Everyone's Hero

Baseball: the national pastime. Actually, now days, it might better be referred to as the “national past time.” Baseball doesn’t get the attention it used to. You don’t see as many communities gathering around televisions and radios to see who’s at bat. The race to break the home run record breathed new life into the game a few years ago, but for the most part more people tend to watch “Survivor” than to watch the average, non-World Series game of baseball. For many, the magic is lost. For some though, the magic is still there, and movies like Everyone’s Hero tries to recapture the excitement of baseball in its heyday, 1932, the year Babe Ruth made his famous called shot.

Ten-year old Yankee Irving is a huge baseball fan in a time of baseball legends. With his name, it’s no surprise that his favorite team is the New York Yankees, but Yankee himself isn’t much of a player. Nothing stops his excitement of the game, however: not being picked last by sandlot teams, not striking out when he was told not even to swing, not even the magical talking baseball Yankee finds who has itself lost appreciation for baseball (he wanted to be a home run ball and ended up getting knocked out of the field as a foul). When Yankee starts to lose his love of baseball he just visits his dad at work: Yankee Stadium, where his dad’s the janitor.

A movie about a boy’s enthusiasm for baseball doesn’t make much of a movie, talking baseball or not. Yankee’s father ends up getting fired when Babe Ruth’s baseball bat, Darlin’, is stolen. Yankee sets out to find the stolen bat, get his dad’s job back, and help his beloved Yankees win the World Series. Pretty lofty goals for a kid and a magic baseball, eh?
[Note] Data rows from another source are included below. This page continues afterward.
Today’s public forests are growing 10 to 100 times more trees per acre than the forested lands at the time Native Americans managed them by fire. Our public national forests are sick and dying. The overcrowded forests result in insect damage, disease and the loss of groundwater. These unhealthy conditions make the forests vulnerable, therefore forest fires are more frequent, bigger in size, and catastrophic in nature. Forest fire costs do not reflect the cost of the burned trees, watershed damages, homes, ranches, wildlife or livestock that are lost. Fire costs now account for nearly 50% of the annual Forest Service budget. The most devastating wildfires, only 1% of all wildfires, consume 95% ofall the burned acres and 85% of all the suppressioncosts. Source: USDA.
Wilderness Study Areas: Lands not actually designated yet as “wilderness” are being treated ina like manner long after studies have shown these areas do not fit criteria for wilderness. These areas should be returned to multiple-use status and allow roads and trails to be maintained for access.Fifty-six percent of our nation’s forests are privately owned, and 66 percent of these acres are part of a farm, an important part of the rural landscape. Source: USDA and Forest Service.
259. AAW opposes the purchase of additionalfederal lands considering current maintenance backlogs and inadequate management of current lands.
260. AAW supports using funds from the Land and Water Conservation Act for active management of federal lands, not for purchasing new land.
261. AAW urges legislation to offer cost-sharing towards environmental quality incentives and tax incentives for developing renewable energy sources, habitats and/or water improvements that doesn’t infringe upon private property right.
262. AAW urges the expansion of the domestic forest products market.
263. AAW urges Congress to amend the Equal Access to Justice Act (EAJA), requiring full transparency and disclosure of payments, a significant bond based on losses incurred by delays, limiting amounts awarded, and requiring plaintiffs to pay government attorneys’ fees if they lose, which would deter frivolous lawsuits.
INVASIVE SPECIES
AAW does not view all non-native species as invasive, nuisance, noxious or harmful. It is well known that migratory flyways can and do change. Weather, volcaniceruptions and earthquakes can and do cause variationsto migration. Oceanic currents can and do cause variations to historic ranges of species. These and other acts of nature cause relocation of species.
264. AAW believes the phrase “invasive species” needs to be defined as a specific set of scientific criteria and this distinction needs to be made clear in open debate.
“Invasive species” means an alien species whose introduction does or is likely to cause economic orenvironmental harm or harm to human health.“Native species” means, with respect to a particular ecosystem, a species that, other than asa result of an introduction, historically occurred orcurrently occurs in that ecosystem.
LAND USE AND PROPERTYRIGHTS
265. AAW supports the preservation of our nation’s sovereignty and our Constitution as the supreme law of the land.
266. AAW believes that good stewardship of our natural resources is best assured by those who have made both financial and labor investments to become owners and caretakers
The movie’s plot is pretty well stretched numerous times throughout the story. It’s hard to believe a kid like Yankee could be as resourceful as he winds up being, and that his opposition, Lefty Maginnis, the pitcher for the Chicago Cubs who stole Babe’s bat, could be so incompetent. Add to that some predictable plot devices that teach Yankee how to be a better baseball player (important for the all-too predictable final act) and the movie stretches the imagination. On top of that, the movie is set in a famous year for baseball, but despite the setting of the 1982 World Series, Ruth’s famous called shot is neither shown nor mentioned. Did it just not happen in this movie’s alternate history? Instead, according to this picture, the Cubs tied up the Yankees due to the bambino’s missing bat, centering the film’s final act around a fictitious seventh game.
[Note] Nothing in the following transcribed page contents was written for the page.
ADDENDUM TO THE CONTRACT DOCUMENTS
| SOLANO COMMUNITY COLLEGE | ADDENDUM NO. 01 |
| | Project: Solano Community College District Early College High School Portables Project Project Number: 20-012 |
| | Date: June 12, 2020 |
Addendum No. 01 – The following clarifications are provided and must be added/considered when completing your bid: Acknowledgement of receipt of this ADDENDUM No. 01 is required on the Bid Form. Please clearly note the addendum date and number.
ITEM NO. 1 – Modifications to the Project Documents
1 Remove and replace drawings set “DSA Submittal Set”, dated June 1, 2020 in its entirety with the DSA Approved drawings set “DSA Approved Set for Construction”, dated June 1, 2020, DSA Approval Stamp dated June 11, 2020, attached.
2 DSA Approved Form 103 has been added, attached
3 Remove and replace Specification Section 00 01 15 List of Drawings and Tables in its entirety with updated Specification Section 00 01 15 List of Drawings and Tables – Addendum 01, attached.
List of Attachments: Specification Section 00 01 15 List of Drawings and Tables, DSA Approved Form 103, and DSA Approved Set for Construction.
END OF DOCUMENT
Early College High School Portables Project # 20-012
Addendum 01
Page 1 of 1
At the same time, the film has some weird things going on behind the scenes. Not so big oddities are lead character voice Jake T. Austin becoming this year’s poster child for picked-on kids between this and The Ant Bully or Rob Reiner (as the talking baseball) sounding a little too similar to his pop for me to recognize the voice. Instead look at Whoopi Goldberg, who voices Darlin’ (yes, the bat can also speak) and Robin Williams, who takes an uncredited role as the serious villain of the picture, the Cubs’ manager. The two of them being involved isn’t so strange (although Goldberg affecting a Southern lilt for a New York baseball player’s bat is a bit odd) as the absence of the duo’s baseball-obsessed friend Billy Crystal. Maybe nobody else made that connection, but it certainly stood out to me. Meanwhile, the film’s advertising has almost completely left out the fact that this was directed in part by Christopher Reeve, who passed away before the film’s completion (Yankee’s mother is voiced by Dana Reeve, who also passed away before seeing the final product). Would the knowledge of the Reeves involvement added additional weight to the film’s message: “no matter where life takes you, always keep swinging” or should we be grateful the advertising hasn’t hit us over the head with a grim reminder of the Reeves passing?
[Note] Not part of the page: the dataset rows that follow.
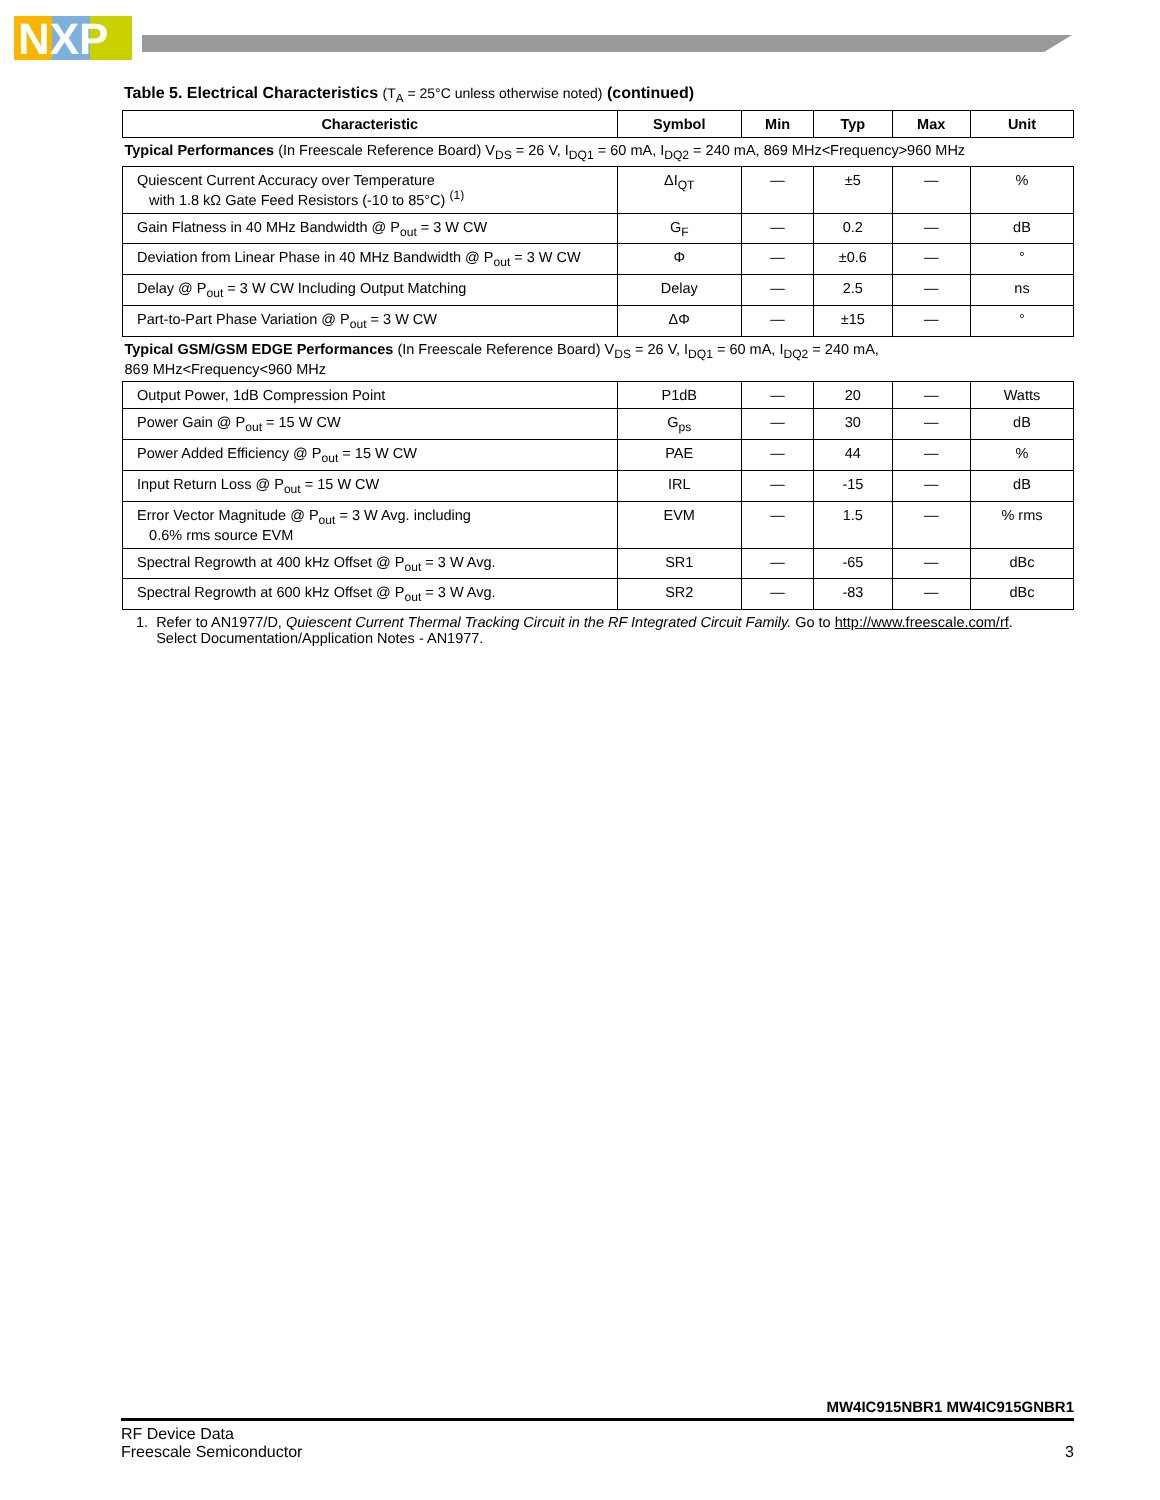NXP
Table 5. Electrical Characteristics (T<sub>A</sub> = 25°C unless otherwise noted) (continued)
| Characteristic | Symbol | Min | Typ | Max | Unit |
| --- | --- | --- | --- | --- | --- |
| Typical Performances (In Freescale Reference Board) V<sub>DS</sub> = 26 V, I<sub>DQ1</sub> = 60 mA, I<sub>DQ2</sub> = 240 mA, 869 MHz<Frequency>960 MHz | | | | | |
| Quiescent Current Accuracy over Temperature with 1.8 kΩ Gate Feed Resistors (-10 to 85°C) <sup>(1)</sup> | ΔI<sub>QT</sub> | — | ±5 | — | % |
| Gain Flatness in 40 MHz Bandwidth @ P<sub>out</sub> = 3 W CW | G<sub>F</sub> | — | 0.2 | — | dB |
| Deviation from Linear Phase in 40 MHz Bandwidth @ P<sub>out</sub> = 3 W CW | Φ | — | ±0.6 | — | ° |
| Delay @ P<sub>out</sub> = 3 W CW Including Output Matching | Delay | — | 2.5 | — | ns |
| Part-to-Part Phase Variation @ P<sub>out</sub> = 3 W CW | ΔΦ | — | ±15 | — | ° |
| Typical GSM/GSM EDGE Performances (In Freescale Reference Board) V<sub>DS</sub> = 26 V, I<sub>DQ1</sub> = 60 mA, I<sub>DQ2</sub> = 240 mA, 869 MHz<Frequency<960 MHz | | | | | |
| Output Power, 1dB Compression Point | P1dB | — | 20 | — | Watts |
| Power Gain @ P<sub>out</sub> = 15 W CW | G<sub>ps</sub> | — | 30 | — | dB |
| Power Added Efficiency @ P<sub>out</sub> = 15 W CW | PAE | — | 44 | — | % |
| Input Return Loss @ P<sub>out</sub> = 15 W CW | IRL | — | -15 | — | dB |
| Error Vector Magnitude @ P<sub>out</sub> = 3 W Avg. including 0.6% rms source EVM | EVM | — | 1.5 | — | % rms |
| Spectral Regrowth at 400 kHz Offset @ P<sub>out</sub> = 3 W Avg. | SR1 | — | -65 | — | dBc |
| Spectral Regrowth at 600 kHz Offset @ P<sub>out</sub> = 3 W Avg. | SR2 | — | -83 | — | dBc |
1. Refer to AN1977/D, Quiescent Current Thermal Tracking Circuit in the RF Integrated Circuit Family. Go to http://www.freescale.com/rf.
Select Documentation/Application Notes - AN1977.
MW4IC915NBR1 MW4IC915GNBR1
RF Device Data
Freescale Semiconductor
3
All of those problems are superfluous to the movie’s target audience, however. The children in the audience at my showing giggled at the movie’s thankfully few fart jokes, laughed as Lefty bumbled through situations allowing Yankee to persevere, and literally cheered at the movie’s finale. It’s unlikely many of them noticed how beautiful the movie’s animation made some settings look, but perhaps one or two of them even left with an interest for a sport that doesn’t get the attention it once achieved. Maybe one of them even now hold a dream of standing on home plate in a stadium filled with cheering fans. Overused plot devices and odd character voicing aside, even I left the theatre wishing I could return to the days when I was a lot more like Yankee Irving than I’d care to admit, and that someone had told me to keep on swinging, keeping the magic of baseball alive.